Jun 06, 2005 10:42
no one writes in there journal ne more. wtf is up with that? im sure your doing something coool. tell us about it. im not doing nething cool. but im writting. ive watched more movies in the last 3 days then i have in the last 3 months. thats all there is to do. yeah and if you wanna see phantom of the opra forget about it it was a stupid musical. fuck musicals. who actually walks around singing something you could just say? noone.

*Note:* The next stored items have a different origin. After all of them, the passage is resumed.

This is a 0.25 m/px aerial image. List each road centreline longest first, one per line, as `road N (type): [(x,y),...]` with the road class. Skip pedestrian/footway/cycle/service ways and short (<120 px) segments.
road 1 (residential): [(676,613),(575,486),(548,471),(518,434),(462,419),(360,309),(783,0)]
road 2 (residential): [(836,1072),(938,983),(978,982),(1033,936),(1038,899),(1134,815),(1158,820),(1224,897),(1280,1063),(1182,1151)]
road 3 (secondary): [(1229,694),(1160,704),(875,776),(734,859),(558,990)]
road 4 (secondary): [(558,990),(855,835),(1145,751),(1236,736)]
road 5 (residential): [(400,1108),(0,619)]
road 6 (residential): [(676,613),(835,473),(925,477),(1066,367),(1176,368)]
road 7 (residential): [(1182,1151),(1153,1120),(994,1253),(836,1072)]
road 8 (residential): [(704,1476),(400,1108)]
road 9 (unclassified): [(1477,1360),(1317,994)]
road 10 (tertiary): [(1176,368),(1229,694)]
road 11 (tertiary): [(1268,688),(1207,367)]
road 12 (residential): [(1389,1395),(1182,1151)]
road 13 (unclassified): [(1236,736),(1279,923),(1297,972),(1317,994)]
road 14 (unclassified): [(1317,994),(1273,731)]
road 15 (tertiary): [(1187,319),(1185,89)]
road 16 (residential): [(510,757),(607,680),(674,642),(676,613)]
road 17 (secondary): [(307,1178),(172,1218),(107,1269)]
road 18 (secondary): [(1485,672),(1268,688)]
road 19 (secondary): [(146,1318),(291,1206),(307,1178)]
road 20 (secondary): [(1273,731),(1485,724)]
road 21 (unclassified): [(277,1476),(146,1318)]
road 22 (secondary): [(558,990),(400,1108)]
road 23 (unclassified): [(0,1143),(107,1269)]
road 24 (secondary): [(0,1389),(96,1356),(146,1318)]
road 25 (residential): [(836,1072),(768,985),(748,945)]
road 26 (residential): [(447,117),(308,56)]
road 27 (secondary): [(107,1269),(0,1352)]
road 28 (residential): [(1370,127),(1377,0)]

well i dont hang out with chelle ne more. it sux but oh well. shes always with her bf or at work. she dont call me. theres no point in calling her. heather likes to ditch me. so i guess were not talkin or soemthing. as if theres a reason for her to be mad at me.i should be mad at her but i dont even care im used to this shit. its sad when you become used to things that hurt. you know it should hurt or you should be upset about it but you just dont care anymore cuz it happens all the time. i guess i was rong about what i wrote before. us 3 we are not an unstoppable force. were not gona be friends forever. and your not coming first ne more. i guess first has to be me cuz someone has to care about me. it might as well be myself. i have to get myself throu this life. no one is going to help me or be there for me. im not mad at my friends its just different now. and i dont not wanna be friends i just want you to show me you actually care. if you do. im so sick of sittin at home everynight with nothing to do and no one to talk to. even the other ppl i used to hang out with dont care. i used to hang out with tony and jeff all the time but i guess there to busy with themselves as well. im getting better at driving. ima take my test soon. then i can drive. ill go look for a job myself. then ill save up. then ill get my own place. things will get better.i hope.